Chapter 6. Fault Tolerance
Such a strategist was the king that he had a contingency plan for his contingency plan, and even, if circumstances required, a contingency plan for his contingency plan’s contingency plan.
Frank Beddor, Seeing Redd
The Principle: Anticipate and address the potential compromise and failure of system elements and security controls.
Key Question: What happens if this fails?
Related Concepts: Resilience, Failsafe Defaults, Defense in Depth, Revocability, Incident Response, Business Continuity and Disaster Recovery, Murphy’s Law
Fault Tolerance is the Principle of operating with the assumption that systems, processes, and people will fail, and then taking steps to address those contingencies. By anticipating failure, Fault Tolerance keeps the practitioner one step ahead, with backup plans ready, so that mission-critical functionalities continue no matter what.

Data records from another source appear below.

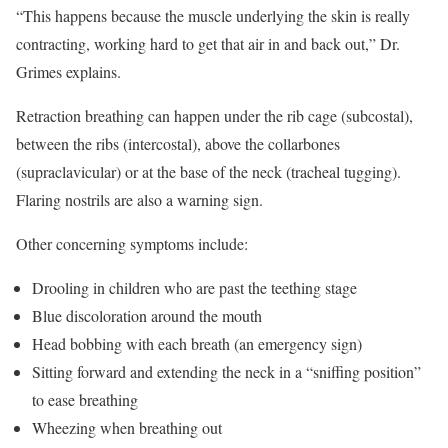
“This happens because the muscle underlying the skin is really
contracting, working hard to get that air in and back out,” Dr.
Grimes explains.
Retraction breathing can happen under the rib cage (subcostal),
between the ribs (intercostal), above the collarbones
(supraclavicular) or at the base of the neck (tracheal tugging).
Flaring nostrils are also a warning sign.
Other concerning symptoms include:
Drooling in children who are past the teething stage
Blue discoloration around the mouth
Head bobbing with each breath (an emergency sign)
Sitting forward and extending the neck in a “sniffing position”
to ease breathing
Wheezing when breathing out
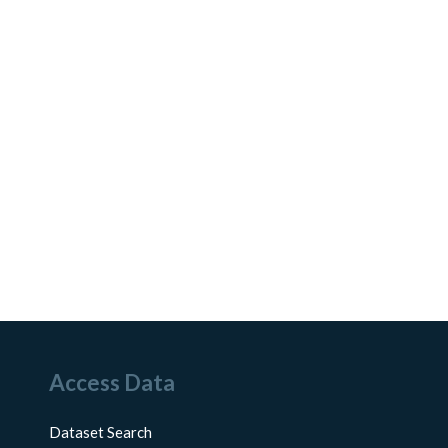
Access Data
Dataset Search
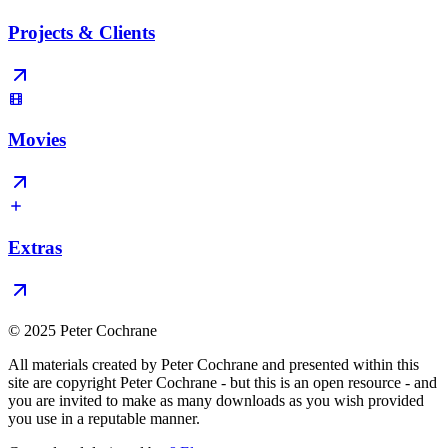
Projects & Clients
Movies
Extras
© 2025 Peter Cochrane
All materials created by Peter Cochrane and presented within this
site are copyright Peter Cochrane - but this is an open resource - and
you are invited to make as many downloads as you wish provided
you use in a reputable manner.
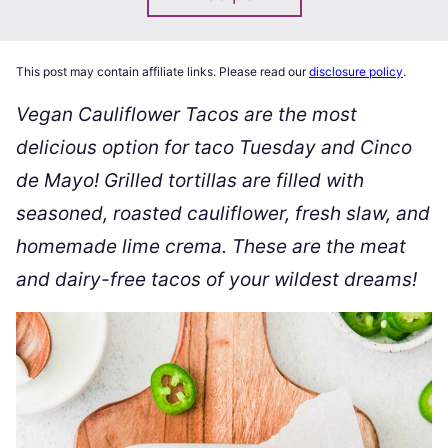
This post may contain affiliate links. Please read our
disclosure policy
.
Vegan Cauliflower Tacos are the most
delicious option for taco Tuesday and Cinco
de Mayo! Grilled tortillas are filled with
seasoned, roasted cauliflower, fresh slaw, and
homemade lime crema. These are the meat
and dairy-free tacos of your wildest dreams!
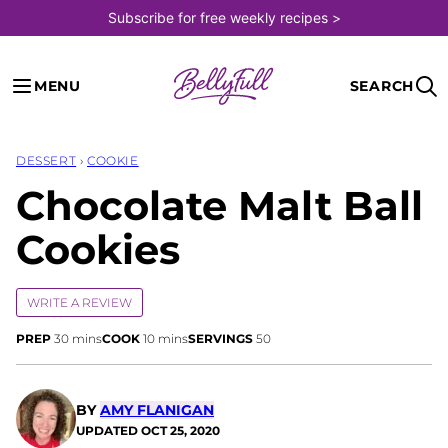
Skip
Subscribe for free weekly recipes >
to
content
MENU
SEARCH
DESSERT
›
COOKIE
Chocolate Malt Ball
Cookies
WRITE A REVIEW
minutes
minutes
PREP
30
mins
COOK
10
mins
SERVINGS
50
BY
AMY FLANIGAN
UPDATED
OCT 25, 2020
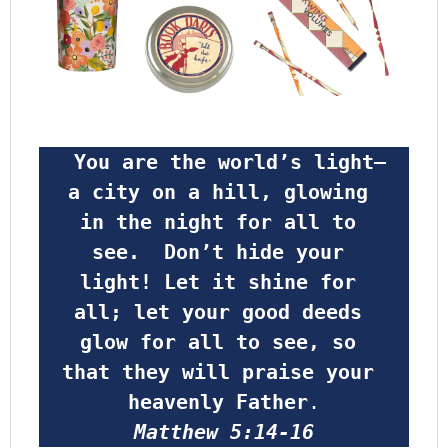
 You are the world’s light—
a city on a hill, glowing 
in the night for all to 
see.  Don’t hide your 
light! Let it shine for 
all; let your good deeds 
glow for all to see, so 
that they will praise your 
heavenly Father
.
Matthew 5:14-16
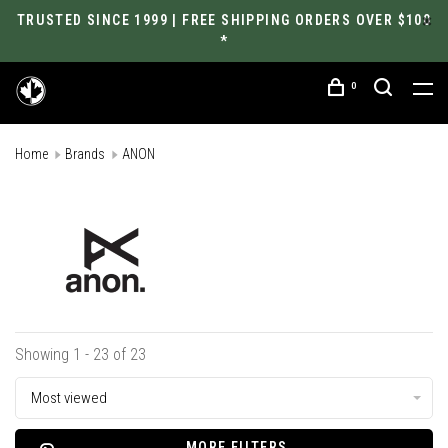
TRUSTED SINCE 1999 | FREE SHIPPING ORDERS OVER $100
*
0
Home
Brands
ANON
Showing 1 - 23 of 23
Most viewed
MORE FILTERS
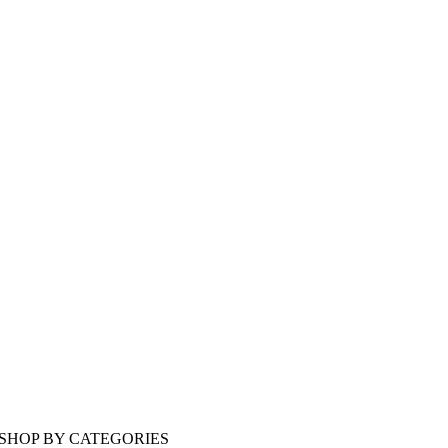
SHOP BY CATEGORIES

Failures are a part of life. You should enter each scenario asking, “What happens when this fails?” and, “What can I do about it?” Modern information systems operate in extremely volatile environments and, as such, have to take some amount of failure as an inevitability. But that doesn’t mean that those failures need to be crippling, or even more than a minor inconvenience. Fault Tolerance is about building the mindset of always preparing for the worst, so that even when failures occur, the critical work keeps getting done.